8:51
I usually start with a title, but caesura doesn’t mean what I thought it meant, and I’m stalled.
My joy machinery needs repair, the wifi connection to wonder and delight is sporadic. I am surrounded by people, and books, and work, and love, and tea, and wool socks and warm hats, and yet I imagine myself alone in a tent, out ahead of the rest and I’ve got some unspecified work to do, all by myself, for an unspecified time and an unspecified reason. Last night, I dreamed I was stranded in Columbus Ohio, with Milo (Ohio and Milo, that’s a nice sort-of rhyme), and not sure why I was there or what the agenda was, and how we would get home, and nothing was urgent but nor was it settled.
The title just arrived. There is insufficient care. I wish I cared less and others, perhaps, cared more (except my dear sweet assistant, who is 4 feet 11 inches of perpetual anxiety and epic vocal fry. I work her too hard and then wonder why she can’t lighten up. But I am generous, so generous with compliments). Cared more for me, and less about what I was doing, or rather not doing.
At work, I’ve just passed the point at which pent-up ability, native intelligence, new-found curiosity, and a lot of poorly remembered reading from the 1990s was sufficient.
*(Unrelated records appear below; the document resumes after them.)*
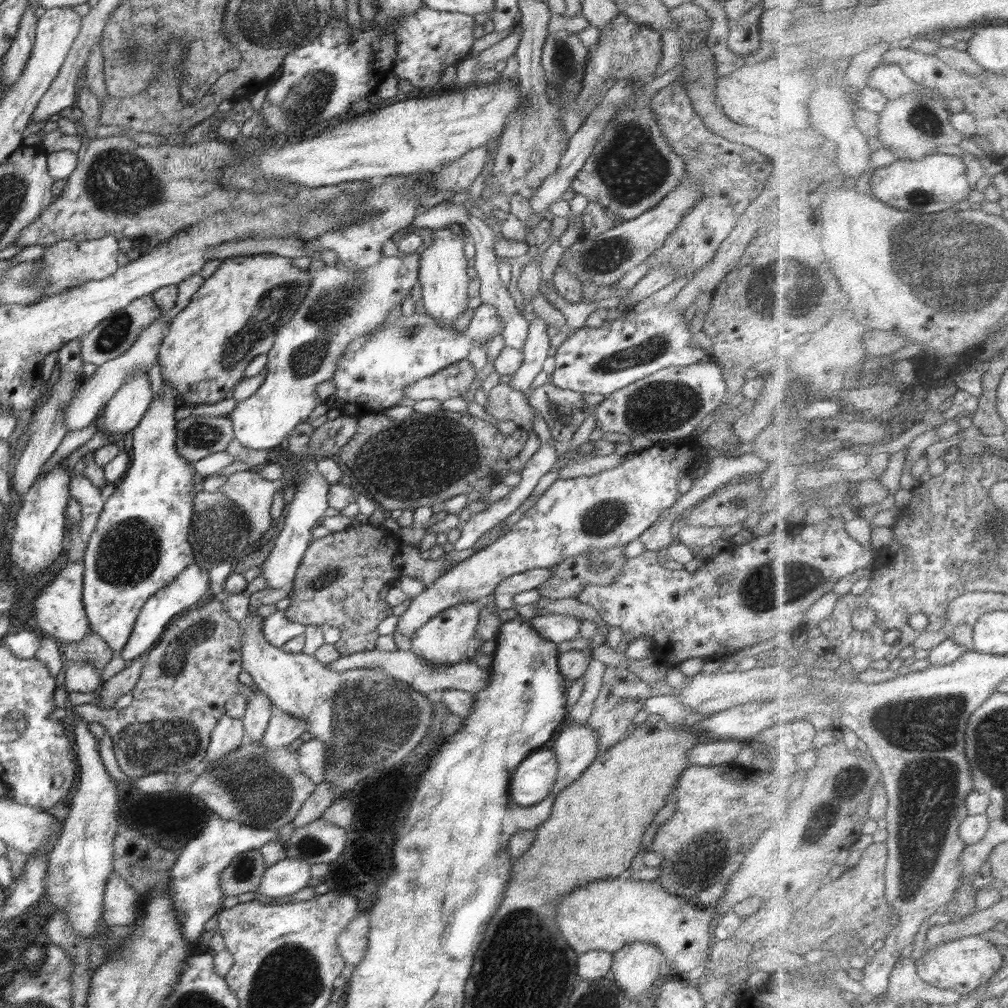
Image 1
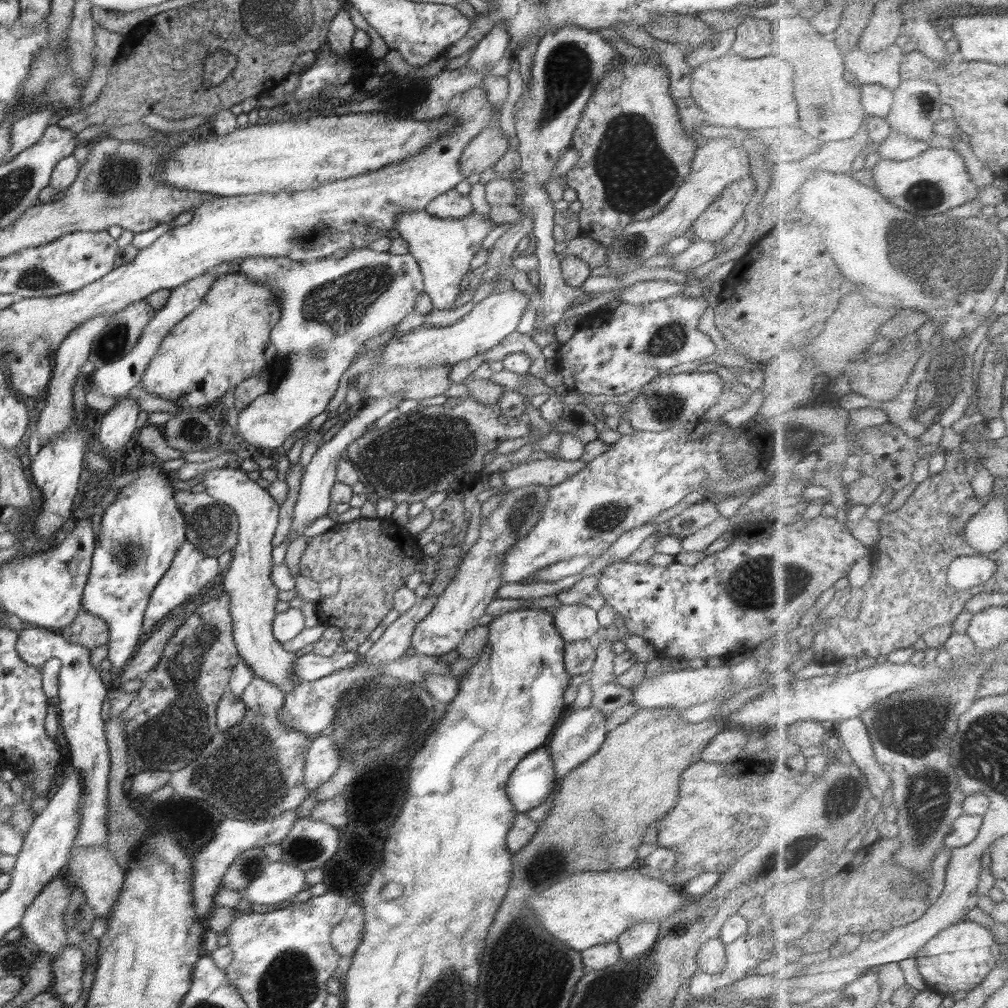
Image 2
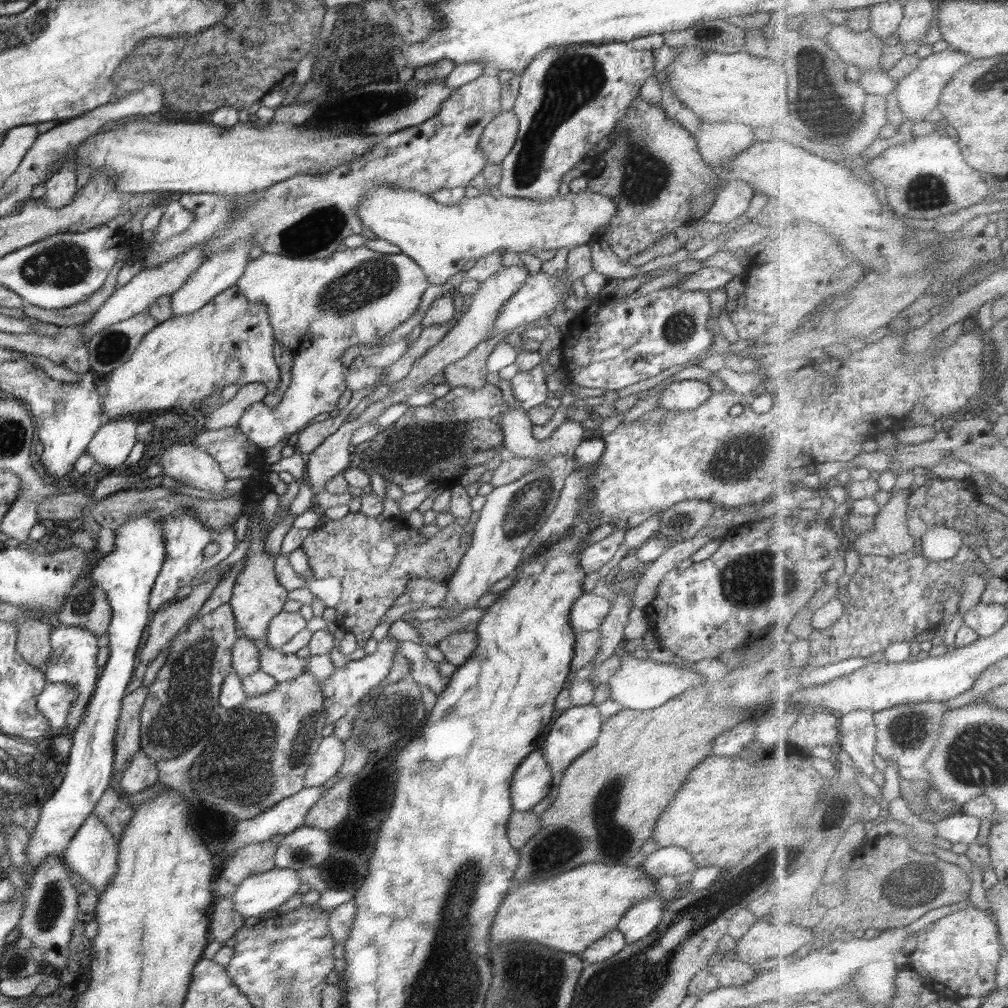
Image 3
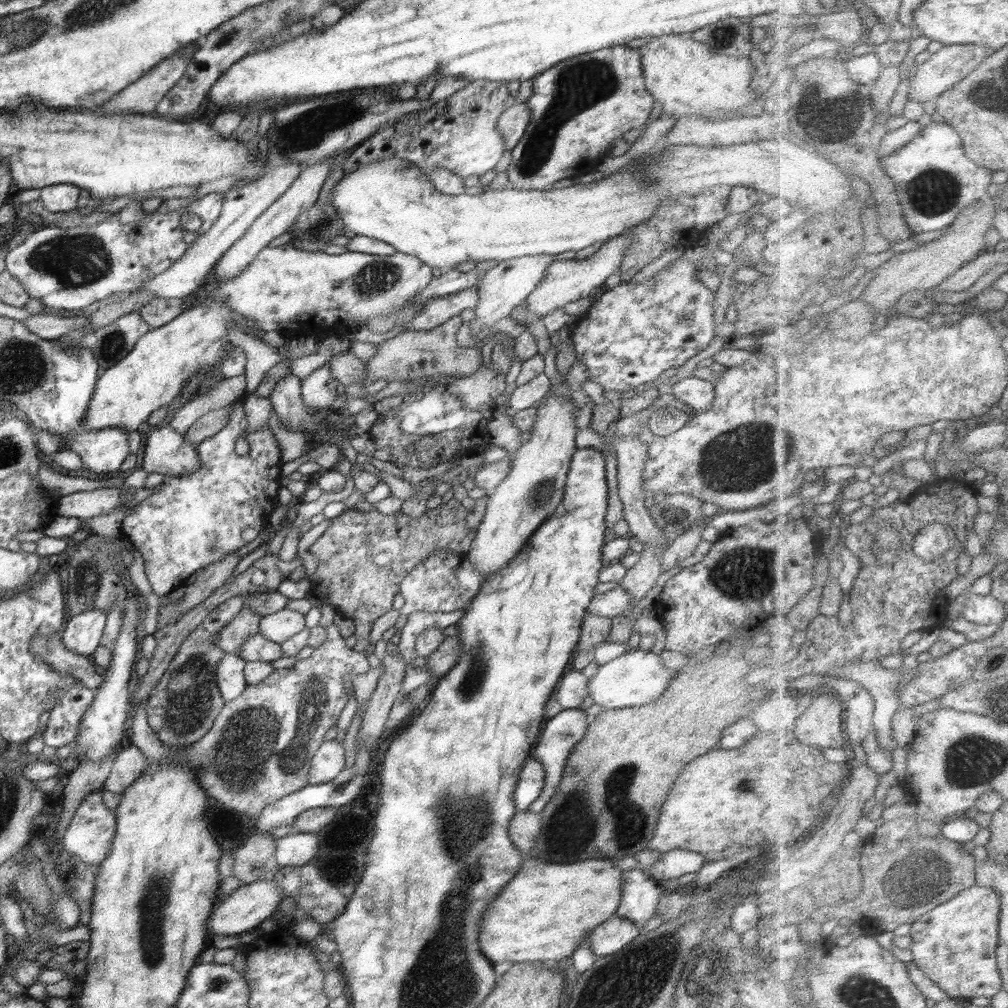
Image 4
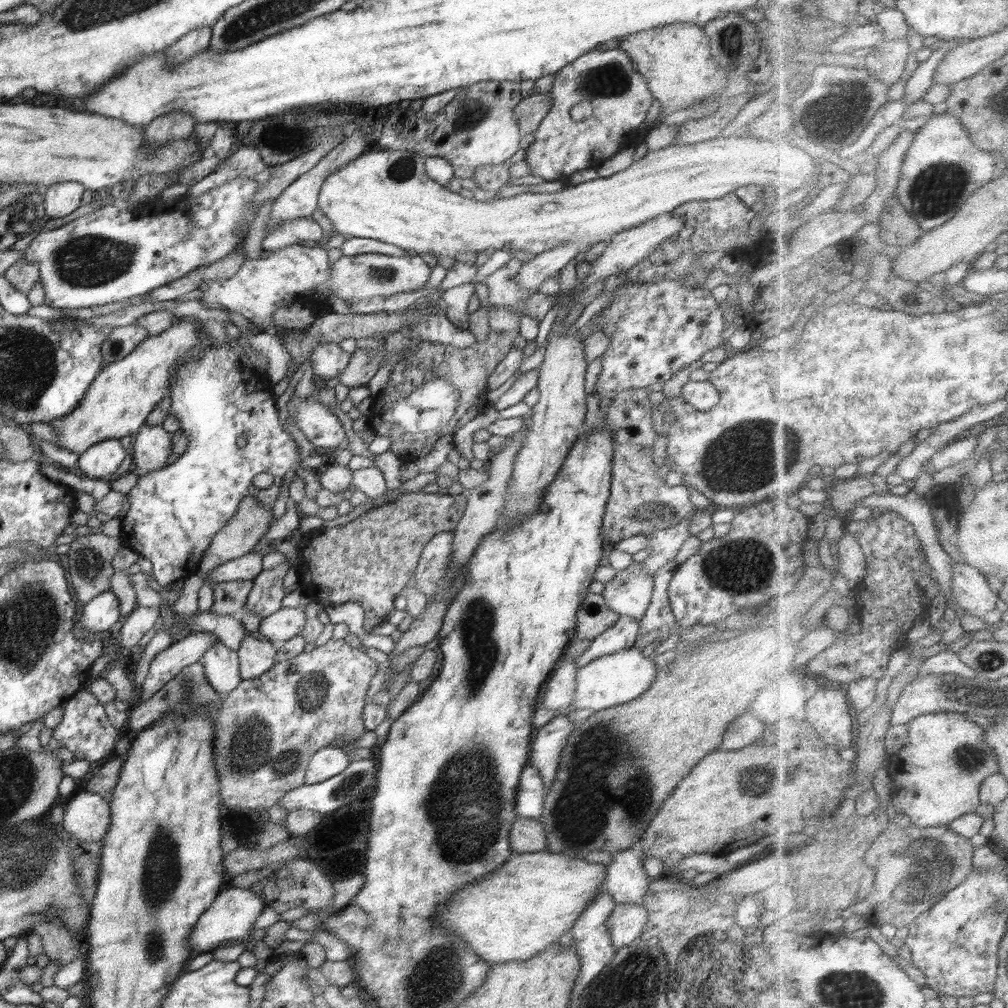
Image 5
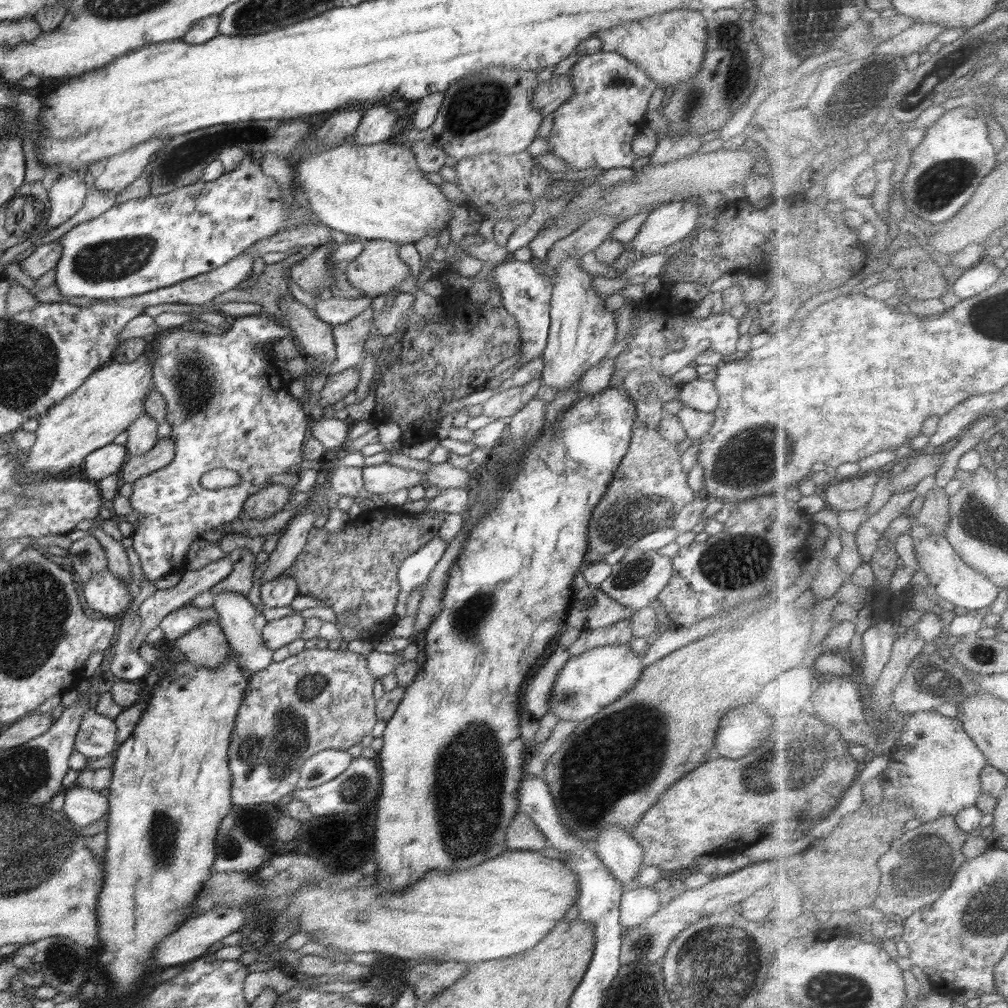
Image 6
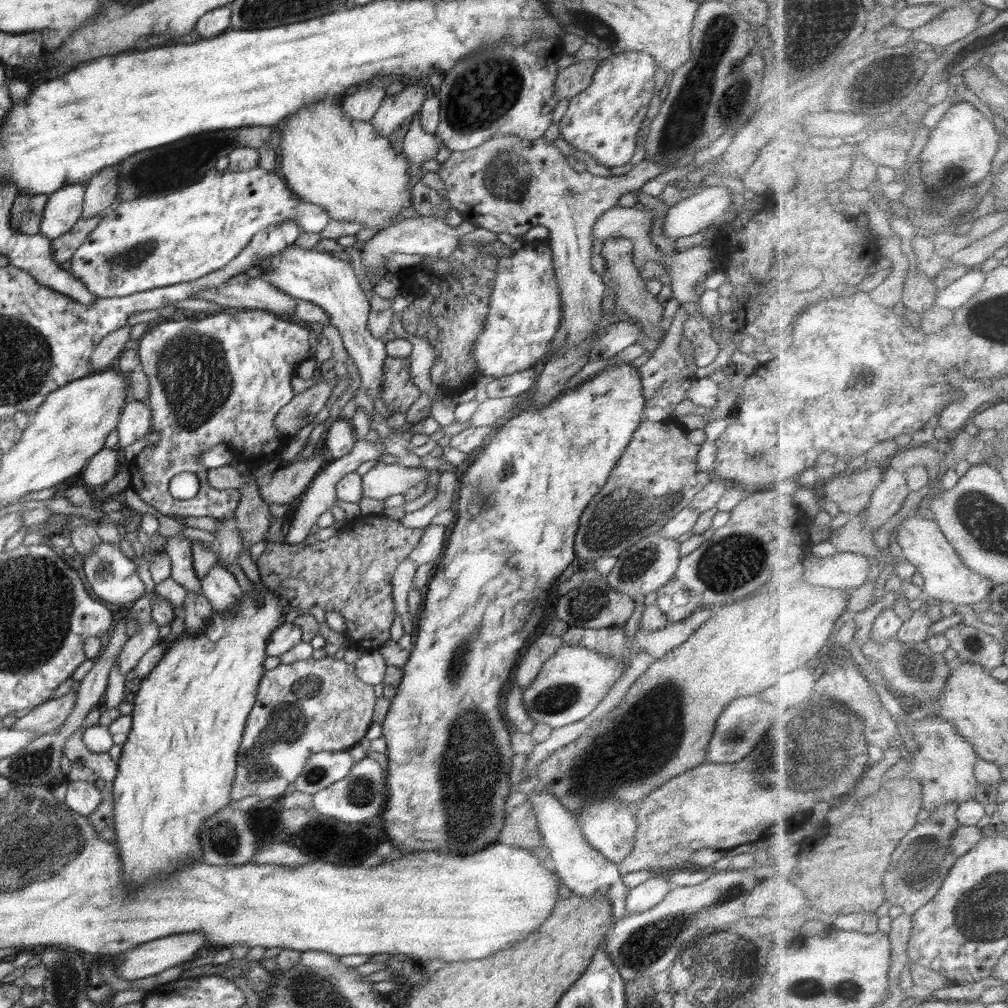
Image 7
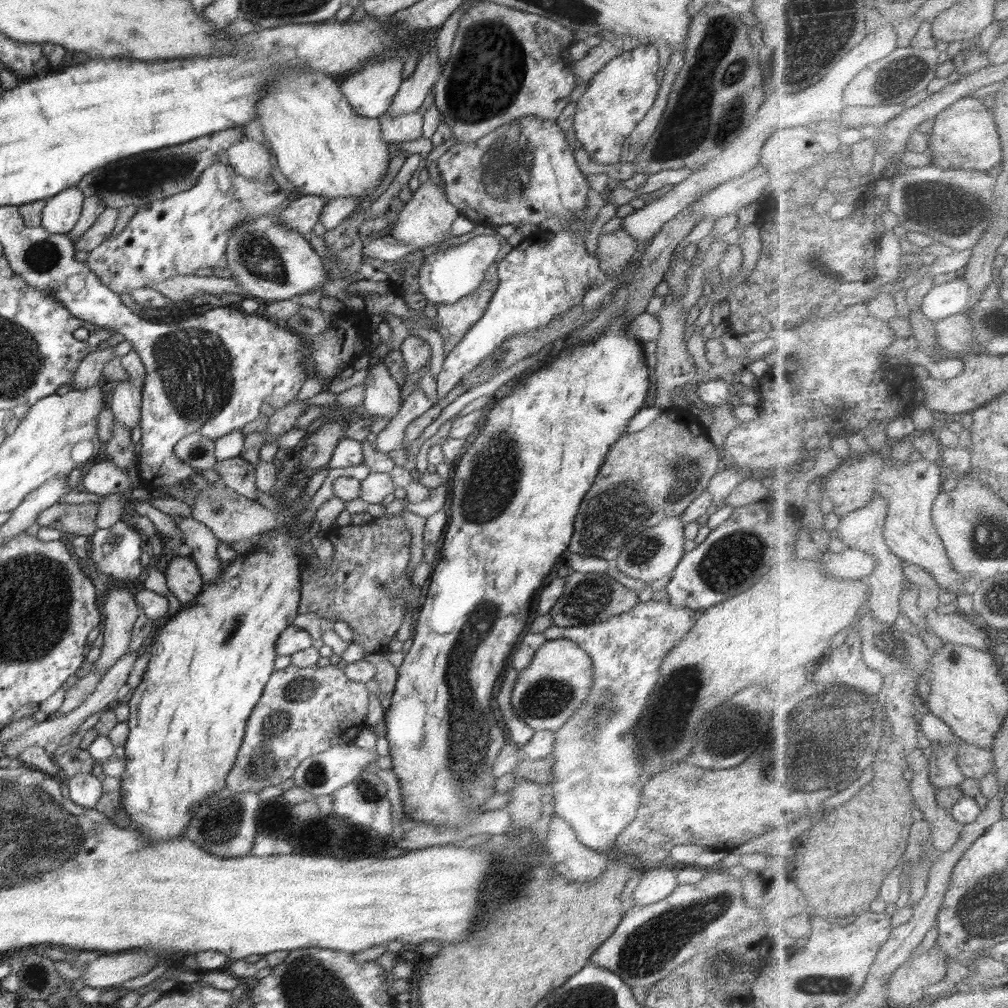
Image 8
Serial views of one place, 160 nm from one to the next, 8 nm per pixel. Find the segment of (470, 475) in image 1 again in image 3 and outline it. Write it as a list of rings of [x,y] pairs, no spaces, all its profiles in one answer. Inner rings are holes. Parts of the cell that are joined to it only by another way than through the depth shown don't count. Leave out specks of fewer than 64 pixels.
[[[488,384],[480,390],[471,390],[463,386],[454,386],[441,399],[421,407],[409,409],[394,424],[387,426],[376,437],[363,444],[353,447],[355,460],[365,455],[369,464],[376,472],[392,484],[401,485],[407,478],[422,476],[428,482],[440,482],[445,486],[459,483],[459,474],[464,474],[466,460],[472,458],[479,451],[489,451],[502,447],[503,432],[499,426],[501,414],[509,410],[508,403],[502,399],[502,391],[498,386]]]

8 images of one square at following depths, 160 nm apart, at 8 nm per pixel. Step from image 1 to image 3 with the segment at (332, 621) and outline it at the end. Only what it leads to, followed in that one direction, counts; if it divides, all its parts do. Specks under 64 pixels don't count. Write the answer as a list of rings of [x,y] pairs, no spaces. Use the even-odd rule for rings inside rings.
[[[360,511],[349,512],[344,518],[330,519],[318,529],[313,529],[303,540],[301,549],[308,555],[310,574],[316,579],[335,576],[341,578],[343,588],[340,602],[335,606],[335,623],[346,632],[352,633],[358,648],[364,649],[372,638],[372,630],[384,621],[384,614],[392,608],[398,596],[405,594],[407,582],[414,578],[431,578],[436,582],[449,580],[457,570],[463,555],[471,545],[471,535],[466,534],[469,518],[455,518],[434,537],[426,538],[418,529],[406,526],[402,519],[366,516]]]

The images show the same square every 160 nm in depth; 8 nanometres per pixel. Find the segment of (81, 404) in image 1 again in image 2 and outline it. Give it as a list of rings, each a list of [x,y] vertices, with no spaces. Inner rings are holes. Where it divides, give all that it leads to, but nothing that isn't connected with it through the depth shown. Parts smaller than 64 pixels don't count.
[[[209,270],[202,276],[197,276],[185,282],[182,286],[172,289],[172,294],[170,294],[166,305],[148,321],[148,324],[142,330],[142,334],[138,337],[137,345],[120,360],[105,363],[90,374],[89,384],[92,386],[92,391],[97,391],[104,396],[119,398],[128,394],[134,386],[140,385],[148,363],[154,358],[162,339],[177,325],[177,322],[186,318],[188,314],[191,314],[200,306],[211,284],[219,276],[211,275],[211,271]]]

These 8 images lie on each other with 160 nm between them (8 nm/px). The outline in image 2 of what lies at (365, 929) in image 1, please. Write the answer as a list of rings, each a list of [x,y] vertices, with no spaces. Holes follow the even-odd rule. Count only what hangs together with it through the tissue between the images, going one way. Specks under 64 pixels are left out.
[[[352,904],[347,908],[345,917],[332,929],[331,943],[341,956],[353,956],[364,933],[364,912],[362,906]]]

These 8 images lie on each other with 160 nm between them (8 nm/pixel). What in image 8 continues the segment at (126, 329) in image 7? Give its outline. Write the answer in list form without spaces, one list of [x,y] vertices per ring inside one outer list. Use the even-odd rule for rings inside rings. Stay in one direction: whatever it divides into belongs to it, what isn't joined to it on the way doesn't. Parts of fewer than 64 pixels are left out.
[[[107,347],[103,350],[94,350],[88,353],[81,360],[69,387],[84,390],[105,382],[103,376],[104,366],[114,357],[115,352],[112,347]]]

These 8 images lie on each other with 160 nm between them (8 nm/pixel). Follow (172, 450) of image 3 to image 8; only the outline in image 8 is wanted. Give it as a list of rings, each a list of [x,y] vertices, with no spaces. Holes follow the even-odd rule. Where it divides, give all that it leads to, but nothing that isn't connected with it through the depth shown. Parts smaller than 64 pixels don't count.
[[[132,379],[121,380],[113,387],[110,408],[115,416],[115,422],[132,431],[140,422],[142,387]]]

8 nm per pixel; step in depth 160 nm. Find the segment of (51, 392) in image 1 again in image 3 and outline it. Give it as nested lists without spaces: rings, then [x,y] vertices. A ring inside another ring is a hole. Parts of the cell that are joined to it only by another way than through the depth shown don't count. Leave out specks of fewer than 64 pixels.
[[[202,243],[202,245],[198,245],[196,249],[192,248],[184,254],[175,256],[164,266],[159,266],[152,270],[142,270],[126,285],[117,286],[114,294],[96,310],[96,314],[85,324],[85,329],[83,330],[85,338],[89,341],[95,334],[102,332],[107,326],[128,320],[132,318],[132,316],[140,314],[140,312],[147,311],[153,302],[160,300],[162,297],[172,296],[172,294],[183,285],[183,282],[186,282],[186,279],[198,266],[208,258],[208,250],[210,250],[208,243]]]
Now I’m truly at the frontier of my own abilities to be nimble, careful, curious, present in the specific and yet capably monitoring the field — that bifocalism that leadership requires. Surely it’s learnable, but at 46 learning hurts. There’s no lubricity. Wait — wordpress isn’t objecting. No way! Lubricity is a word?! Does it mean what I think it means? Oh, no. Not really. In the neighborhood, but not the living room. I meant there’s no juiciness in the joints, mental or physical. Just metal on metal and bone on bone.
I’m sure it will be great past this frontier. But I’d hoped for more regular installments of joy along the way. I remember how, after leaving school, I found it hard to describe my life to my parents. The punctuation marks were so far between, not like tests and semesters. This may say too much about my relationship with my parents. We love each other a lot, it’s just non verbal. We can talk about everything except what’s important. But it’s our own language, and we know what we mean, and mean to each other.
And at home… oh, worn out, worn down, worn through (any more prepositions that go with worn? worn in, yes, certainly. worn away? No, not yet. ) We love each other a lot, it’s just non … nonsensical? Well, yes, sometimes our relationship is nothing but nonsense, and not in the fun way. Non-negotiable? Yes, that too, except the negotiations about everything else seem endless, and I try to stop but sometimes I don’t know how else to fill the space and the expectation, and to get the simple information and space I need. I write this time and time again, but Daniel is a resister by temperament, and in the current circumstances the resistance is relentless. He is putting so much energy into doing so very little. And I’m the one who brings balance to the force, happiness be damned. I could care less, perhaps. The thought amuses me. If I care less, will someone else care more?
9:13. Don’t love it. Still too much inside my head.